Wie problematisch ein Teil der im Bahnhofsviertel aufhältigen Klientel ist, zeigen auch Erkenntnisse der Bundespolizei, für die der Hamburger Hauptbahnhof der am stärksten durch Gewaltdelikte belastete Bahnhof in Deutschland ist. Obwohl die Zahl der Reisenden in der Corona-Zeit deutlich zurückging, blieb die Zahl der Gewalttaten nahezu gleich mit denen der Vor-Corona-Zeit. Die Erkenntnis: Gewaltdelikte werden innerhalb der Szene begangen, aus der in vielen Fällen sowohl Täter als auch Opfer stammen. Dabei sind es in der Regel Taten, bei denen es oft um kleine Beträge geht. Am Steindamm überfielen Mitte Juli vier Männer einen 24-Jährigen, der an einer Fußgängerampel wartete, und forderten ihn mit den Worten „Gib her den Scheiß“ zur Herausgabe von Geld auf.
Immer wieder werden Straftaten mit erheblicher Verspätung angezeigt
Um ihrer Forderung Nachdruck zu verleihen, zeigte einer der Räuber eine Pistole, die in seinem Hosenbund steckte. Ein 20-Jähriger schlug am ZOB auf einen 21 Jahre alten Mann ein und raubte dessen Handy, das er dann aber auf der Flucht verlor. Zeugen brachten das Telefon zurück. Der Täter lauerte wenig später dem 21-Jährigen auf, forderte Zigaretten und schlug ihn nieder. Auch die beiden Zeugen, die noch in der Nähe waren, wurden von dem 20-Jährigen angegriffen. Am Carl-Legien-Platz raubte ein 32-Jähriger einem 22 Jahre alten Mann unter Vorhalt eines Messers zunächst den E-Roller und dann 6 Euro und 20 Cent.

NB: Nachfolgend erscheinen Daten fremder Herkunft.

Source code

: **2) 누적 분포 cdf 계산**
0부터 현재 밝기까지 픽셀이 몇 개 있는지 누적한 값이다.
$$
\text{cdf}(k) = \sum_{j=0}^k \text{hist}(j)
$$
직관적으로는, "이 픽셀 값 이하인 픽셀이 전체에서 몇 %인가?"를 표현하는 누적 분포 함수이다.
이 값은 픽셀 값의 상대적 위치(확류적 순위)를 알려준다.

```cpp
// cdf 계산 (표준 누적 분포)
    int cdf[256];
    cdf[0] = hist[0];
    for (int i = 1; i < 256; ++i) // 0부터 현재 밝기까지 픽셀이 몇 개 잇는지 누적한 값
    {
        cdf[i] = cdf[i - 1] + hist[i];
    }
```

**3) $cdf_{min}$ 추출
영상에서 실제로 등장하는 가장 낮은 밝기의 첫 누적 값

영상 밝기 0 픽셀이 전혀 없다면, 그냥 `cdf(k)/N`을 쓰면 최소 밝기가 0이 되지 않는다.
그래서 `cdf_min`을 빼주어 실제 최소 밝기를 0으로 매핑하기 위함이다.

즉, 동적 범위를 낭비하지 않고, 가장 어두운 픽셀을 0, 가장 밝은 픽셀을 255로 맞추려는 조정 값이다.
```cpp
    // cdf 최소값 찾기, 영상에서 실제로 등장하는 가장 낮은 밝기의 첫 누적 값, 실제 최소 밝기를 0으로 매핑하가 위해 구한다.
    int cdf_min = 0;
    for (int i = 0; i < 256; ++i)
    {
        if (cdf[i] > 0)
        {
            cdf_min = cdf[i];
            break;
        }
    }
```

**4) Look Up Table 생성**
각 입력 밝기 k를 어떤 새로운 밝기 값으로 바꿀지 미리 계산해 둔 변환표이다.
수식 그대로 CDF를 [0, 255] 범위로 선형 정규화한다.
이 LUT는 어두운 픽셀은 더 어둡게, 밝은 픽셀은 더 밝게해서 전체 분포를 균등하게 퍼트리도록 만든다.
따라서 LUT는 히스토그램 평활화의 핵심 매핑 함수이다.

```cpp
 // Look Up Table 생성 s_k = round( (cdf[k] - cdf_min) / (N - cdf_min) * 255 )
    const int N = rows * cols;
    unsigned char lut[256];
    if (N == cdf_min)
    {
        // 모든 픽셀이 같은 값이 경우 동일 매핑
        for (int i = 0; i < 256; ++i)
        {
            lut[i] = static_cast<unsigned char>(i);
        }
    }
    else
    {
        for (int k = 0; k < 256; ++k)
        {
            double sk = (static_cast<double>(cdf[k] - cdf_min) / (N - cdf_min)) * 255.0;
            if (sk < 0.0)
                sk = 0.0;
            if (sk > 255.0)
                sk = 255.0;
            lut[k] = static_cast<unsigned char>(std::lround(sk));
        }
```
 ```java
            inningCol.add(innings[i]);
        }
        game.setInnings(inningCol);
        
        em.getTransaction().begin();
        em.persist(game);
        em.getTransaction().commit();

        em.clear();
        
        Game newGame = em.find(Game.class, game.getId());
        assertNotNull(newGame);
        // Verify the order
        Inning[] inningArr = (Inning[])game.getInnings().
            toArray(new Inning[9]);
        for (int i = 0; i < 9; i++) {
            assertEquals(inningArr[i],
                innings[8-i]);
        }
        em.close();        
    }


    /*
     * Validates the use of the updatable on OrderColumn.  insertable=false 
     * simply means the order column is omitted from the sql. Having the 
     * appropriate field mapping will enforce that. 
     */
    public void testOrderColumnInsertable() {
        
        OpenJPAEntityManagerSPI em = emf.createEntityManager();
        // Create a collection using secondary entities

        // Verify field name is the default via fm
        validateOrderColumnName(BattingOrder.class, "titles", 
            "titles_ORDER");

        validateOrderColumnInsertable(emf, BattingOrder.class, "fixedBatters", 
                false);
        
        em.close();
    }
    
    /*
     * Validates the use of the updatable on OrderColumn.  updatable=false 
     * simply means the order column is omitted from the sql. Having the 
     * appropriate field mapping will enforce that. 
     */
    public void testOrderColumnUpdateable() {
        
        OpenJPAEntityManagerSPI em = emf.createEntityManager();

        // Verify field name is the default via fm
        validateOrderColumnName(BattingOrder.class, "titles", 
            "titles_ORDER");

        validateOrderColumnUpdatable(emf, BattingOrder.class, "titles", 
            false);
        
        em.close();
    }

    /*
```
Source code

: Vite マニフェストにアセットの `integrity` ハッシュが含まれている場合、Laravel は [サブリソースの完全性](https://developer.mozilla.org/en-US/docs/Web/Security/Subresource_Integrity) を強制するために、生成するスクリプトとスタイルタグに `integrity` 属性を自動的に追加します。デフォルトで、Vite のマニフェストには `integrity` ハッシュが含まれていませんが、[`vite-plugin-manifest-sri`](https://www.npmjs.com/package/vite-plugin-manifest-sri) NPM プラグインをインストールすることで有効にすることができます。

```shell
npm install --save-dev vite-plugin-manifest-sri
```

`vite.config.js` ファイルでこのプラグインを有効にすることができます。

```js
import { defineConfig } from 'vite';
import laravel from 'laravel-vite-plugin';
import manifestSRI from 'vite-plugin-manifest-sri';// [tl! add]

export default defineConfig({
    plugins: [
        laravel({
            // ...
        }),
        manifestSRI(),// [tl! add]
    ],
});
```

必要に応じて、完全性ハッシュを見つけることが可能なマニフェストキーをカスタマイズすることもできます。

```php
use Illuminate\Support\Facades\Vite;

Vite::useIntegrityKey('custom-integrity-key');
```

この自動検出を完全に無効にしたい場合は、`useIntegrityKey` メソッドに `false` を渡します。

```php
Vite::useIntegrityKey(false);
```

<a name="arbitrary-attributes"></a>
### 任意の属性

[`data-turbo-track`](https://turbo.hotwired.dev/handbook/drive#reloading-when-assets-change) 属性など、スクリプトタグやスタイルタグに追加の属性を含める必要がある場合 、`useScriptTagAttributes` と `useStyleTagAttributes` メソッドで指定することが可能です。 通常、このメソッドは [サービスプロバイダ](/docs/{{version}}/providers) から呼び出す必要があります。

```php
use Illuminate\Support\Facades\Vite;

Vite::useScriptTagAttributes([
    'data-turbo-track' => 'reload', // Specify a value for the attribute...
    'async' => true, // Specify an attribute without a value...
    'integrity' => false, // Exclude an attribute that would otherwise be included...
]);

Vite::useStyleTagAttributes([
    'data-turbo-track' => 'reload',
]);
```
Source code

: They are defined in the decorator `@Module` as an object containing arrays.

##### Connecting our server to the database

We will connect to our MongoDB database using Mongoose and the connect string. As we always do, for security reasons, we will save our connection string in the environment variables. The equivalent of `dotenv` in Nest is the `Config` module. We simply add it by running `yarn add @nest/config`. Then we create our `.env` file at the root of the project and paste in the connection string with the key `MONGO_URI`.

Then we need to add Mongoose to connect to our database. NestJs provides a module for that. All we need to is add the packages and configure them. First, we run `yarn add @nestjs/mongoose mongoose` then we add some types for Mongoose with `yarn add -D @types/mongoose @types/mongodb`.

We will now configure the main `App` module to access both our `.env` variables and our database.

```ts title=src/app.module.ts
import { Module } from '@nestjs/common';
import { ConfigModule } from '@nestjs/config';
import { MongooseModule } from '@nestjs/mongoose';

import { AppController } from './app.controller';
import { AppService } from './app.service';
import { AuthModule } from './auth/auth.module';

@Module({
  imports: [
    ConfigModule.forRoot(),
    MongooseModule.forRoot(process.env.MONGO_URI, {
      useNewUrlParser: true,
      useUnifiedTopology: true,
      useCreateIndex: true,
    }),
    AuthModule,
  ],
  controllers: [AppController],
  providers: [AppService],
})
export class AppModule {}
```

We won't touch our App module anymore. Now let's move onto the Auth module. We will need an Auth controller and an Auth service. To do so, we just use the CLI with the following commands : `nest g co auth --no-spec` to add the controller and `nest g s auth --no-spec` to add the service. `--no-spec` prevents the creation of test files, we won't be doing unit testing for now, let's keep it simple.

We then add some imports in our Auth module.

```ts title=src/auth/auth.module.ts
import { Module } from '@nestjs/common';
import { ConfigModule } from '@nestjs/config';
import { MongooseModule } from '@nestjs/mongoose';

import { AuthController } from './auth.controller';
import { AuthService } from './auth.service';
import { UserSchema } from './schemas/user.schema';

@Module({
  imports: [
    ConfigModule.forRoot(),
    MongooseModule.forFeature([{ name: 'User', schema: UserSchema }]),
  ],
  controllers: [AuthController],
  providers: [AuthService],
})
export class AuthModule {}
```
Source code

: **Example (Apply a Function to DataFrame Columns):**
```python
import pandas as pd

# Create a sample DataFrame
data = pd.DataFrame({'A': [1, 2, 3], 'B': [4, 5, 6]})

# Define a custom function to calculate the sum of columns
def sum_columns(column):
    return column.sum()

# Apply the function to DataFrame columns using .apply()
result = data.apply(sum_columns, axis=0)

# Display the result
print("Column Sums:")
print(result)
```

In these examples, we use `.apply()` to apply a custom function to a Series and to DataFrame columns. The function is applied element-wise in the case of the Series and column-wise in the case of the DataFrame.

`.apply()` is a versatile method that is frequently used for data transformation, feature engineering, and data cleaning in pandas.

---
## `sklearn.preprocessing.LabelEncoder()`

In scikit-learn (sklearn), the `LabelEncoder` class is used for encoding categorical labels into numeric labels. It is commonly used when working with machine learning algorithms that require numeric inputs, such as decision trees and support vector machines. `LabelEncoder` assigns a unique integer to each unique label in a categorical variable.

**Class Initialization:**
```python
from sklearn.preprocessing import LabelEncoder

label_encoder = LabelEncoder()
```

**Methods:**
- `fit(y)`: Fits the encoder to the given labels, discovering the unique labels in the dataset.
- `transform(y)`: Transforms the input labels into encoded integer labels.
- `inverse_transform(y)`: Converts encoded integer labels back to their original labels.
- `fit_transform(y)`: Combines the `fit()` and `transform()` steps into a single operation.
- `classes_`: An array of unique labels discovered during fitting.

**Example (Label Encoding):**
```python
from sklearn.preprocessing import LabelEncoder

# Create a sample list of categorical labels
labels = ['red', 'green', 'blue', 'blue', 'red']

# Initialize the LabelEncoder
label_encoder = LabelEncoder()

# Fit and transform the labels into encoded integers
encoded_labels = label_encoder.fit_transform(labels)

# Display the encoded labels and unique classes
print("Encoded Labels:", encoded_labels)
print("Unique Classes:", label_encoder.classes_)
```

Das Opfer erlitt eine leichte Stichverletzung am Arm. Wie hoch die Dunkelziffer bei den Gewalttaten innerhalb der Szene ist, ist unklar. Immer wieder werden Straftaten mit erheblicher Verspätung angezeigt. So erschien ein Raubopfer erst bei der Polizei, nachdem sein Sozialarbeiter ihm dazu geraten hatte. Das Opfer selbst hatte zuvor in einer Anzeigenerstattung keinen Sinn gesehen.